30 Jahre nach der Samtenen Revolution schauen fünf Tschechen zurück auf das Leben unter dem kommunistischen Regime, dessen Fall im Herbst 1989. Sie nennen die Herausforderungen, vor denen das Land heute steht.

Am 25. November 1989 demonstrierten in Prag über 100 000 Personen für Freiheit und Demokratie. Bild: Keystone

An den Sommer 1989 erinnert sich Renata Habegger, eine gebürtige Tschechin, die heute in Orpund lebt, noch gut. Die damals 14-Jährige durfte im Rahmen eines Jugendaustauschs nach Frankreich reisen. Eine kleine Narbe am linken Knie erinnert sie noch heute an ihren ersten Besuch in einem westlichen Supermarkt. Vom Warenangebot völlig überwältigt, lief sie prompt in ein Gestell. «Uns hat es während des Kommunismus in der Tschechoslowakei zwar nie an etwas gefehlt, aber die Auswahl war sehr beschränkt.» Ein Regal voller verschiedener Seifen zu sehen, war deshalb ein Schock für sie. Zu Hause hatte Habegger gelernt, dass es den Menschen im Westen wegen fehlender Jobs schlecht gehe und sie dabei nicht auf die Unterstützung des Staates zählen könnten. Obwohl sie schon früher an dieser Darstellung gezweifelt hatte, war es schliesslich ihr Besuch in der Normandie, der ihr endgültig die Augen öffnete und sie die Propaganda erkennen liess.

Die meisten Einwohner ländlicher Gebiete, so auch ihr Vater, waren Mitglieder der kommunistischen Partei. Nicht unbedingt, weil sie deren Ideologie überzeugt vertraten, sondern weil es das Leben einfacher machte und ihren Kindern zum Beispiel erlaubte, ein Studium zu absolvieren. «Im Gegensatz zu den Intellektuellen in Prag bekamen wir auf dem Land nicht alles mit, was hinter den Kulissen ablief und was die Kehrseiten unseres Systems waren», sagt Habegger.

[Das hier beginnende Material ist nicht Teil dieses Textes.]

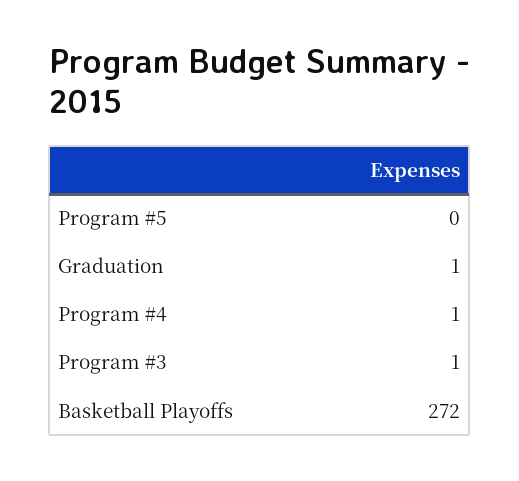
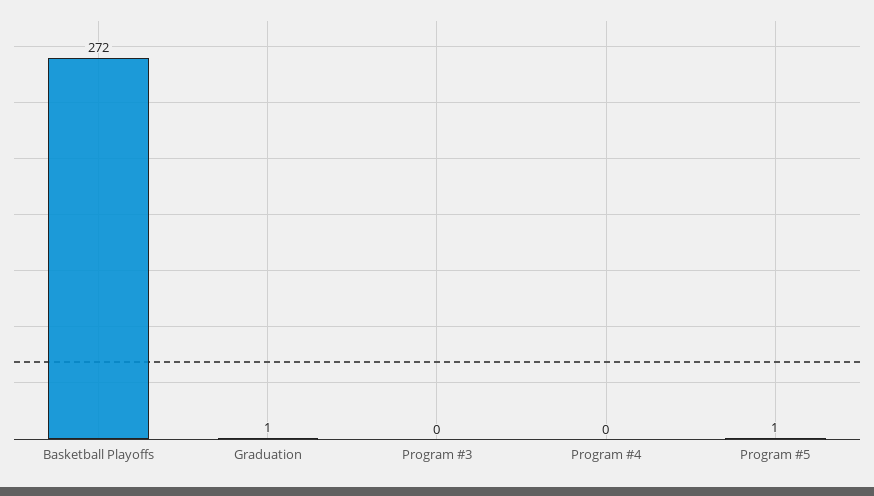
Program #5: 0 -> 1
Program #4: 1 -> 0
Program #3: 1 -> 0

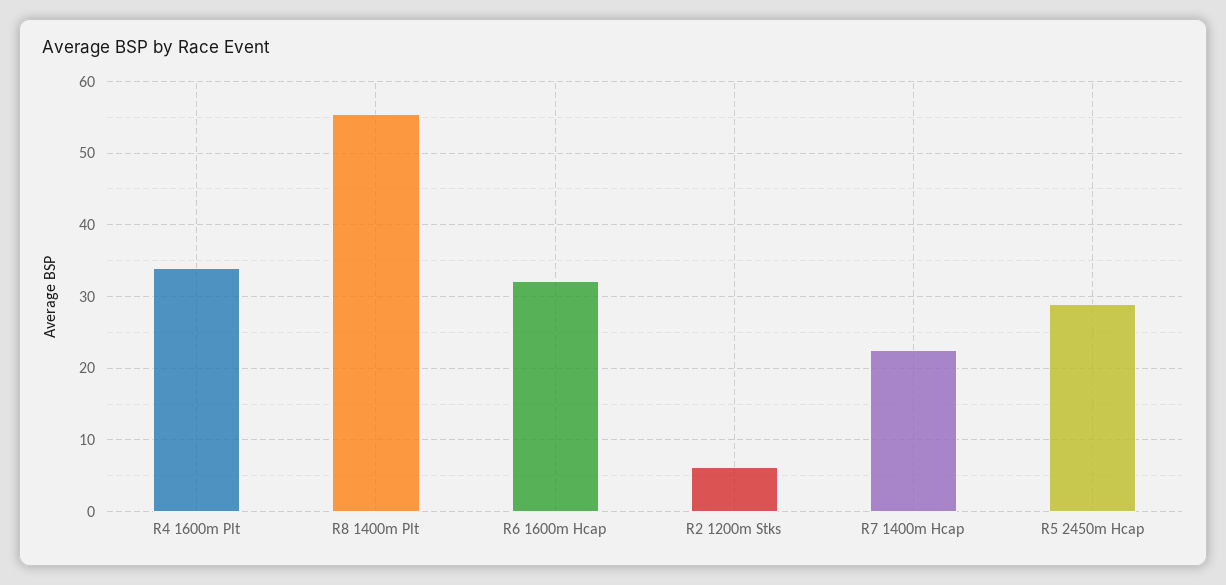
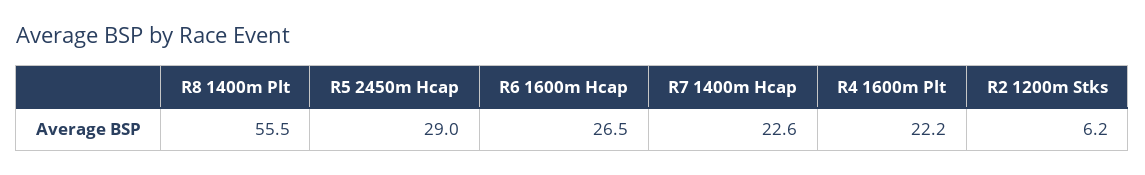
R4 1600m Plt: 34 -> 22.2
R6 1600m Hcap: 32 -> 26.5

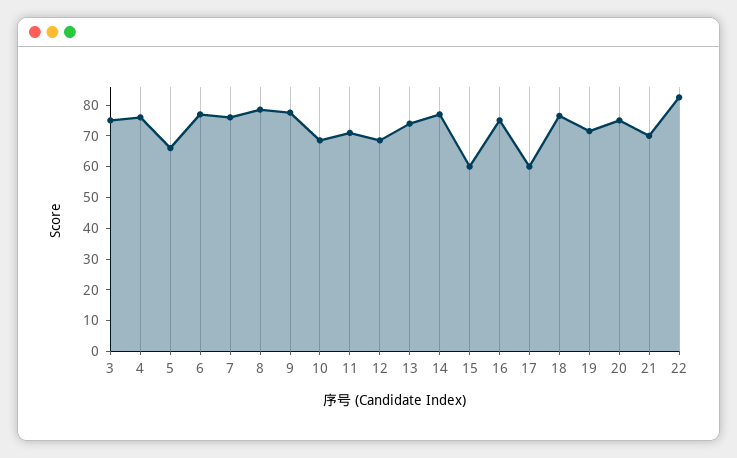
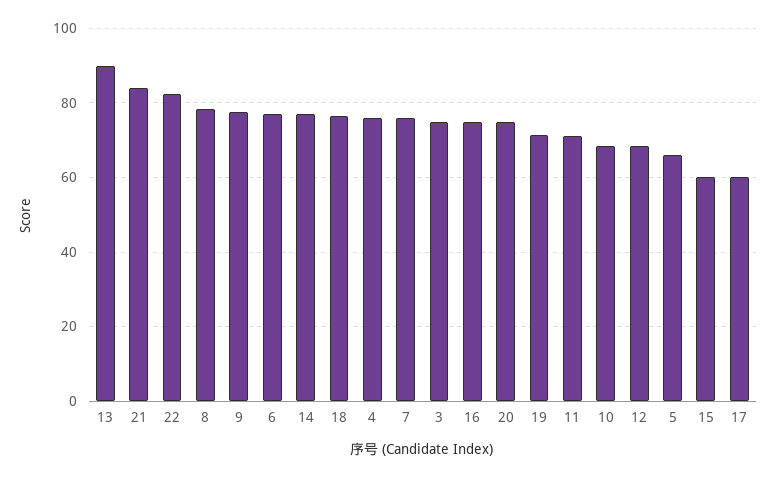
13: 75 -> 90
21: 70 -> 84

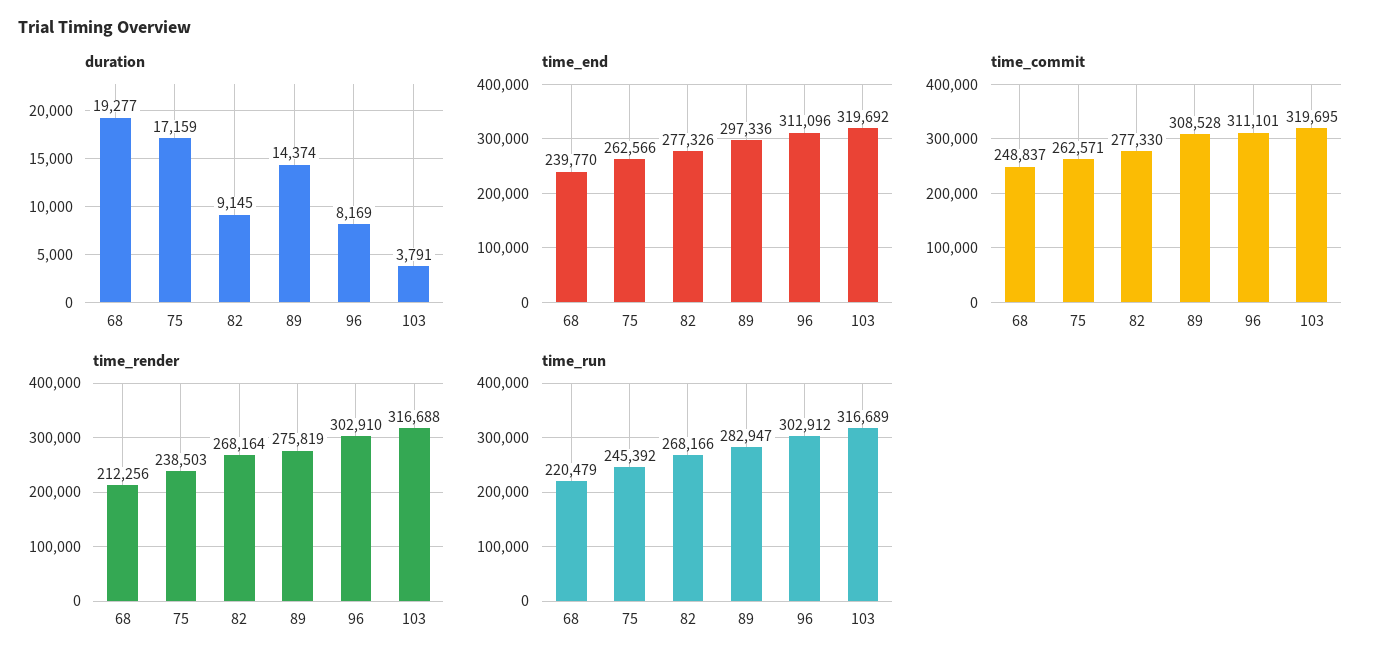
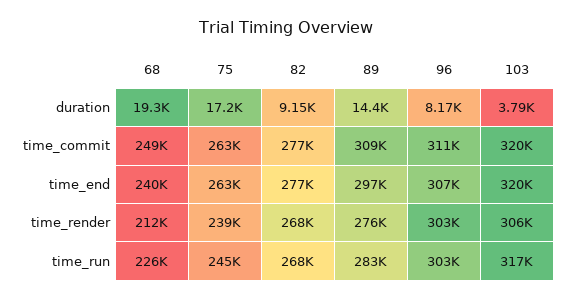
time_end, 96: 311096 -> 307000
time_render, 103: 316688 -> 306000
time_run, 68: 220479 -> 226000

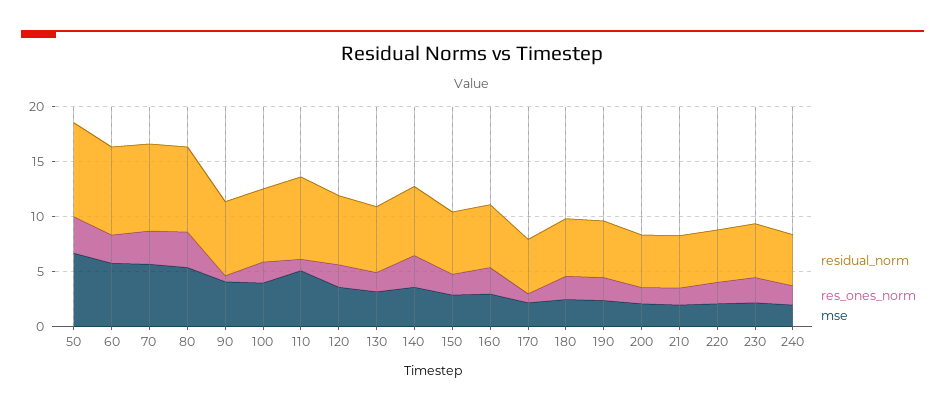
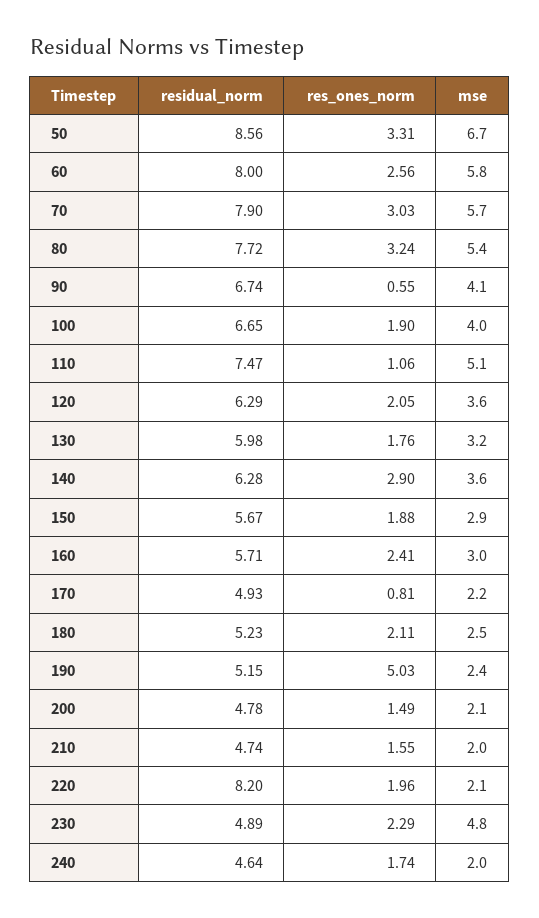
res_ones_norm, 190: 2 -> 5.03
residual_norm, 220: 5 -> 8.2
mse, 230: 2 -> 4.8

Deshalb, betont sie, habe sie glückliche Erinnerungen an ihre Kindheit. «Wir hatten einen guten Zusammenhalt unter Nachbarn und Klassenkameraden, es gab Lager für die Kinder und viele kulturelle und sportliche Angebote, die allen offenstanden.» 

Illegale Zeitung im Untergrund verbreitet

Etwas anders erlebte dies der Journalist Michal Klíma, 59. Er wuchs in Prag in einer Familie auf, die das Regime kritisierte. Er stand deshalb schon in jungen Jahren unter Beobachtung der Geheimpolizei, und als er später Kunst studieren wollte, wurde ihm dies verwehrt. Klíma liess sich jedoch nicht einschüchtern, studierte stattdessen an der technischen Universität in Prag und half 1988 mit, die damals noch illegale Zeitung «Lidové Noviny» im Untergrund zu verbreiten.

Auch Noemi Zárubová, 69, Expertin für non-verbale Kommunikation an der Akademie für darstellende Kunst in Prag, hat sich schon in ihrer Jugend dem kommunistischen Regime widersetzt. Sie begrüsste daher die Reformen, die 1968 während des Prager Frühlings eingeleitet wurden. Und war bitter enttäuscht, als diese nur ein paar Monate später, am 21. August, mit dem Einmarsch der Soldaten des Warschauer Pakts wieder zunichte gemacht wurden.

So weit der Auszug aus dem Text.